In: Economics
3) If the Fed observes a downward sloping yield curve, what should they do with the federal funds rate? Why? What affect will their action have on the yield curve?
Federal Bank of US serves as the central bank in the US State. It serves as a controlling factor for regulating the financial activities. Such Financial activities includes the closely monitoring the monetary policy. The monetary policy related issues are always related to rate of money supply and the interest rates for the funds invested through the matured bonds which are purchased or sold in the Federal Bank. Let us discuss the situation of Federal Bank experiencing downward sloping yield curve and its effect on funds rate.
Rate of Federal funds depends upon the long-term and short-term interest rates. The short-term rate depends on the cash reserve ratio of the commercial banks maintaining with the Federal Bank. If the rate of yield diminishes then the curve will move to downward direction. This is also witness the situation when long-term interest rates fetches low profit margin. But the Long-term interest rate are mainly determined by the market forces.
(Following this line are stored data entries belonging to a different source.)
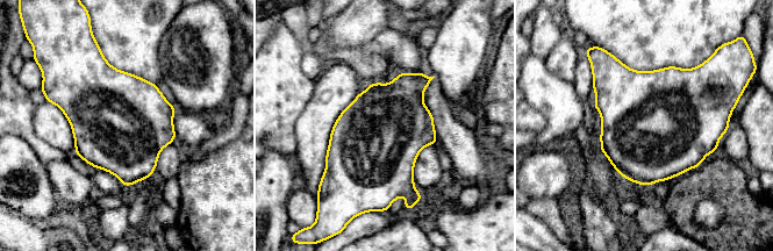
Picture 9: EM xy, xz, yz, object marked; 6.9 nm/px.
pass()
600 nm wide; one cell here

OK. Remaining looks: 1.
done(cleave at picture 4, rest unchecked)

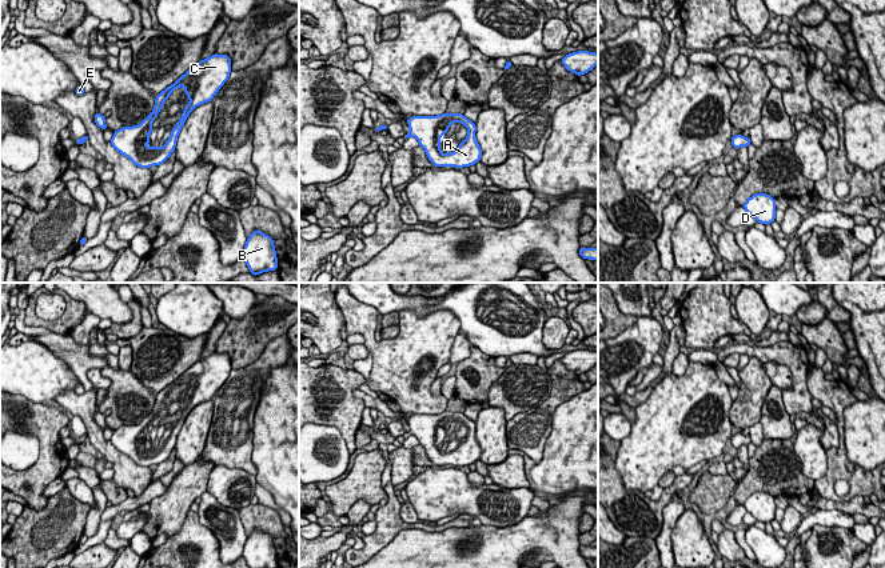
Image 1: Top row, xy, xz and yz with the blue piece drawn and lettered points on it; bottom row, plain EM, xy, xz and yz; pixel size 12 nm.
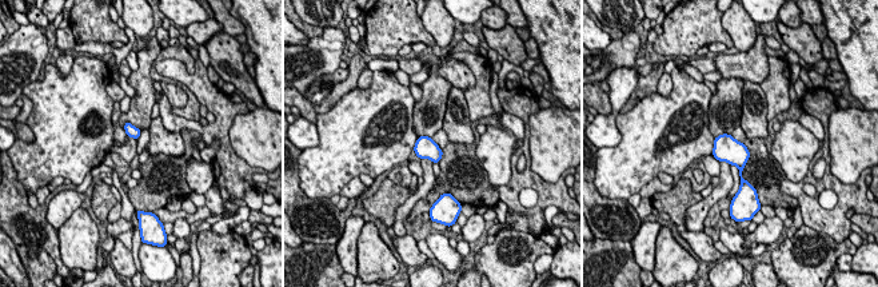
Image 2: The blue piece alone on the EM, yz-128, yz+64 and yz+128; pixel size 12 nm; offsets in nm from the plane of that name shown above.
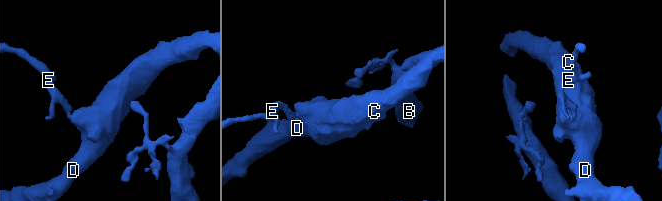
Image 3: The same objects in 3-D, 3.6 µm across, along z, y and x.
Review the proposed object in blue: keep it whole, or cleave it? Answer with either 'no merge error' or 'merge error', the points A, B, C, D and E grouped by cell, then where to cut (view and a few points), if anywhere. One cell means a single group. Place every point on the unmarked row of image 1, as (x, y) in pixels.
no merge error | A B C D E | no cut

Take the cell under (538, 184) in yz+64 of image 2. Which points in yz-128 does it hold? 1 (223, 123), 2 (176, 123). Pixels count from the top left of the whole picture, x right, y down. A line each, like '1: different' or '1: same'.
1: same
2: same

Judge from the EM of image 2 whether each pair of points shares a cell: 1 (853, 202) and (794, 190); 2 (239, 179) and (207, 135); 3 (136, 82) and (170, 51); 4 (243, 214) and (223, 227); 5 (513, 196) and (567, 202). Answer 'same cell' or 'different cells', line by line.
1: same cell
2: same cell
3: different cells
4: same cell
5: same cell

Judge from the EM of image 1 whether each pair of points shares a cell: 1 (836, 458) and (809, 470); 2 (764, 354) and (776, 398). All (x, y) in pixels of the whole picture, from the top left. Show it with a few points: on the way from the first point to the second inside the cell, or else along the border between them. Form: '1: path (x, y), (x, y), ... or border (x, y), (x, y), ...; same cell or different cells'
1: border (828, 456), (826, 472), (814, 482); different cells
2: border (784, 392), (781, 402); different cells

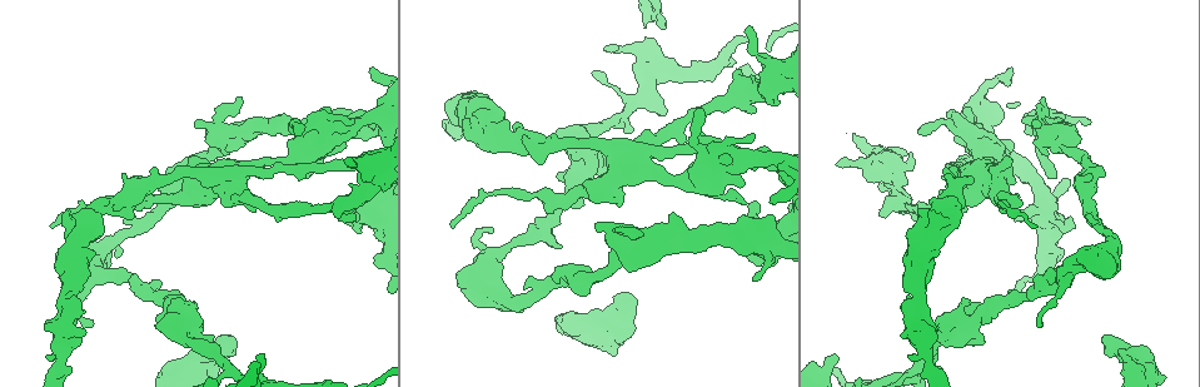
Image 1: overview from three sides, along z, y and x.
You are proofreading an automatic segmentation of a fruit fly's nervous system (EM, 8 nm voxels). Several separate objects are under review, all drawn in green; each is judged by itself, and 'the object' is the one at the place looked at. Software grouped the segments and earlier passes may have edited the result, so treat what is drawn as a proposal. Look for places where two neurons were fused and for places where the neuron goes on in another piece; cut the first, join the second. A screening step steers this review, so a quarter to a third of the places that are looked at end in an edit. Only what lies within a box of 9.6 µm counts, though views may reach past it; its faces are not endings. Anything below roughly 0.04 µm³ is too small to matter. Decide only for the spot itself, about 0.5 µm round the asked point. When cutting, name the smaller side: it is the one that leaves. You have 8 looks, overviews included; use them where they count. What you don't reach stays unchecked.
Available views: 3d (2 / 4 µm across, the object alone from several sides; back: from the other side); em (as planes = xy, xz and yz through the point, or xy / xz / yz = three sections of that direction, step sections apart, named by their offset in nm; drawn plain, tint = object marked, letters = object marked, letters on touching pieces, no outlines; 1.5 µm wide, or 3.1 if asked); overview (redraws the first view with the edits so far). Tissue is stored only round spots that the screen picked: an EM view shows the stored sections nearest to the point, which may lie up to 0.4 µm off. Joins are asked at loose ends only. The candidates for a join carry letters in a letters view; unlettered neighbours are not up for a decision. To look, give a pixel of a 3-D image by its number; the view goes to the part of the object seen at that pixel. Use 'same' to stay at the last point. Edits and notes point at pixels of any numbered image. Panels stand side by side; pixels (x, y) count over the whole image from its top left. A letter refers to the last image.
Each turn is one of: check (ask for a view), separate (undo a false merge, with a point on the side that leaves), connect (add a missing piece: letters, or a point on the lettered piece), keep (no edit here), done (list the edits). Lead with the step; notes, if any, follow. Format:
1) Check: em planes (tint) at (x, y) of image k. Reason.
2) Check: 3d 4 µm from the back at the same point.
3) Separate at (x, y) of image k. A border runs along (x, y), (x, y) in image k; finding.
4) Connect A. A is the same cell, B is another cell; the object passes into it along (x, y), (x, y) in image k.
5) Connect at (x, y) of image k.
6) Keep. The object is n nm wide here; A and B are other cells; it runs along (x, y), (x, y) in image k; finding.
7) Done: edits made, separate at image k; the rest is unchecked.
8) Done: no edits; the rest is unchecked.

Check: 3d 2 µm at (567, 326) of image 1. Abrupt turn.

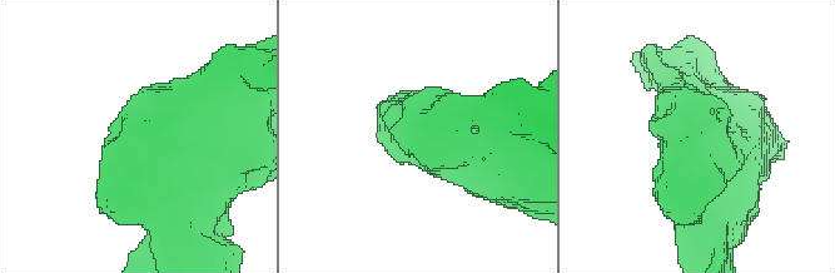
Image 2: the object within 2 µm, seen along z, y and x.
Check: em planes (plain) at (687, 123) of image 2.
The following factors are the reason for the reflecting negative action on the yield curve. If the federal bank predicts about huge increase in the rate of inflation in future, automatically interest rate will reduce in order to increase the purchasing power of the people for the particular period unless the inflation rate are kept in stable level. But in contrary, when the money supply increases beyond the equilibrium level, it will again cause the inflation to rose at high level. So federal bank again cut short the interest rate. The Treasury bills are purchased by the Federal bank when money supply increases leads to decrease in inflation rate.